» WORK ITEM: Find the word "Match" in the data. Return every line where it appears.

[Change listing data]
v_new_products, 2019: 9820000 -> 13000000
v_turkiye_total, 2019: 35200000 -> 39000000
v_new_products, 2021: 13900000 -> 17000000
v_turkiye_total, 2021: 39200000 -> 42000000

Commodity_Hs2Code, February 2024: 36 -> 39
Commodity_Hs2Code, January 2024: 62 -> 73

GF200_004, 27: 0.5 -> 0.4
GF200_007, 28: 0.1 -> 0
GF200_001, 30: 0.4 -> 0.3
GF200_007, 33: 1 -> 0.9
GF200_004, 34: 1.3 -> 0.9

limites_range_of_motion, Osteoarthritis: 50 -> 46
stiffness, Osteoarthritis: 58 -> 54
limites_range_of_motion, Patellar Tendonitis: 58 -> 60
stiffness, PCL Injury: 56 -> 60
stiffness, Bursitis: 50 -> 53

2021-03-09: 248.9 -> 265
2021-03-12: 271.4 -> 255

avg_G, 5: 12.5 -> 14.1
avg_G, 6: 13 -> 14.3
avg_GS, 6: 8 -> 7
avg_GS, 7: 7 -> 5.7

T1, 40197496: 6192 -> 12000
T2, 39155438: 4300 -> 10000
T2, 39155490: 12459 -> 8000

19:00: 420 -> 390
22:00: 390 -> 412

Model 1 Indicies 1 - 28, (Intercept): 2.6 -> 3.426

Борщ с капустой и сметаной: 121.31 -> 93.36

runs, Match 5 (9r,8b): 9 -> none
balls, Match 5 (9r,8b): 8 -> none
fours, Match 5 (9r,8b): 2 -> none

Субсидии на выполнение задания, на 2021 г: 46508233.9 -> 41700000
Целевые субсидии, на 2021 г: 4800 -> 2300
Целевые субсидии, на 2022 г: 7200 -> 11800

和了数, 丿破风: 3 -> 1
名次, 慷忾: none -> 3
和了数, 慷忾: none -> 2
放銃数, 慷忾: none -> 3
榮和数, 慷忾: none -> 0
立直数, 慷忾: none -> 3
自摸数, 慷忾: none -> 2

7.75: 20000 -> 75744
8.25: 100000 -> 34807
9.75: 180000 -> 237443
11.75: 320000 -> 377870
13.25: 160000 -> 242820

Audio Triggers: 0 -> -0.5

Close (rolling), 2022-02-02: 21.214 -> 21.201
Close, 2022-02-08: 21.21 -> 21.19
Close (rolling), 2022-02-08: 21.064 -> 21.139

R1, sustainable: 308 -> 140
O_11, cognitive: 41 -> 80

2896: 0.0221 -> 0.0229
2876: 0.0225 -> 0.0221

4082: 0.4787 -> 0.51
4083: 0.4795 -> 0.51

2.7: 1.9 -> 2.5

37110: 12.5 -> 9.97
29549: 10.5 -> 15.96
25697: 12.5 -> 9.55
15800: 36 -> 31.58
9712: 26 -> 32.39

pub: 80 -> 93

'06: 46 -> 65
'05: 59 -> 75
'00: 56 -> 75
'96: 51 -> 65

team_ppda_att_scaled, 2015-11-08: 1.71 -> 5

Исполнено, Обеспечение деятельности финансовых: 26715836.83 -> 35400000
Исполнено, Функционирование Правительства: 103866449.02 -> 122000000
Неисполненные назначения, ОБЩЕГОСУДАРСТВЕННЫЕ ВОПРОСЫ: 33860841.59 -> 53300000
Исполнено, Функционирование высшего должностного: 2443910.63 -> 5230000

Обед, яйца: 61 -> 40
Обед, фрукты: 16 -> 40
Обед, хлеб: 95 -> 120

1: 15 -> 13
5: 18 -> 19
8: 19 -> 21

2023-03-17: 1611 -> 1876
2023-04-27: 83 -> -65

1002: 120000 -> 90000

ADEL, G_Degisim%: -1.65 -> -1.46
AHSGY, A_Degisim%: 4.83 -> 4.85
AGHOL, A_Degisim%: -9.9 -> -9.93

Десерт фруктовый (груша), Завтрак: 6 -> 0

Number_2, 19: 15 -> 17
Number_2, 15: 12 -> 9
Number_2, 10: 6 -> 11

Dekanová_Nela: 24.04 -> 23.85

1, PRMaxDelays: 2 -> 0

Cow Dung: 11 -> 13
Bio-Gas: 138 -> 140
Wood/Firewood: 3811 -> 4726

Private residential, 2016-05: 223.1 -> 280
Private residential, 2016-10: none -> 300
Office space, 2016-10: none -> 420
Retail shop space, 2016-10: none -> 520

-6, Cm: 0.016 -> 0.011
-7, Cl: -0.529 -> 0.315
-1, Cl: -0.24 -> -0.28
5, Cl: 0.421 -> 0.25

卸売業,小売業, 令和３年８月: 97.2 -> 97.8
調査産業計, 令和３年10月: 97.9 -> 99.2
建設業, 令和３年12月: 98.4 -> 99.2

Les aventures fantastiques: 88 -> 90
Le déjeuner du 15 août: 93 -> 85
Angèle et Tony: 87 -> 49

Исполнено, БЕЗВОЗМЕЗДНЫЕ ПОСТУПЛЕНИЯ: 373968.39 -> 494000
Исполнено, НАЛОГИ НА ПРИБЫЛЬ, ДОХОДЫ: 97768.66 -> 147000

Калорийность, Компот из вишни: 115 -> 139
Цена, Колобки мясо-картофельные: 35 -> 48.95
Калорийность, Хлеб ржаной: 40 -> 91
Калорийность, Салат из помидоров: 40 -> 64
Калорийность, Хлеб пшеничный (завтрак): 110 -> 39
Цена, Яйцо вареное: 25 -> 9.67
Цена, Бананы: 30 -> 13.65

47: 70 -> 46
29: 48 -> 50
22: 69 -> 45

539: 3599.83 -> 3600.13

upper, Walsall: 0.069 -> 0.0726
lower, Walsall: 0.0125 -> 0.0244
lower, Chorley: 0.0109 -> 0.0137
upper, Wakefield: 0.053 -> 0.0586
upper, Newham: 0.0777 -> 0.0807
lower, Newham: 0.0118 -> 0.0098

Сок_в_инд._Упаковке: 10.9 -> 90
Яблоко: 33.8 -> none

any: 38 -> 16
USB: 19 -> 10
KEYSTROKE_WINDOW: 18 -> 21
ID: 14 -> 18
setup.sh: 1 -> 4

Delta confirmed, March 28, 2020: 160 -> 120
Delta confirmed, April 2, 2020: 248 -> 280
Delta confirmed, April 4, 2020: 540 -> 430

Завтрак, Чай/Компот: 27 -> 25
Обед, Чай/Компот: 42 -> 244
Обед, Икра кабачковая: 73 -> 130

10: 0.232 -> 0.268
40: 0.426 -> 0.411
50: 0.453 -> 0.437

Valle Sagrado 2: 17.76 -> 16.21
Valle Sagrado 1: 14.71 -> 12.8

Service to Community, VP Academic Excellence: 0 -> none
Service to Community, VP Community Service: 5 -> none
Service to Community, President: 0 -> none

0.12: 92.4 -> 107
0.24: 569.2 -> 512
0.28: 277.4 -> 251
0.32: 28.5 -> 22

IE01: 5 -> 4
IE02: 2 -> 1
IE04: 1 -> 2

» OUTPUT:
runs, Match 5 (9r,8b): 9 -> none
balls, Match 5 (9r,8b): 8 -> none
fours, Match 5 (9r,8b): 2 -> none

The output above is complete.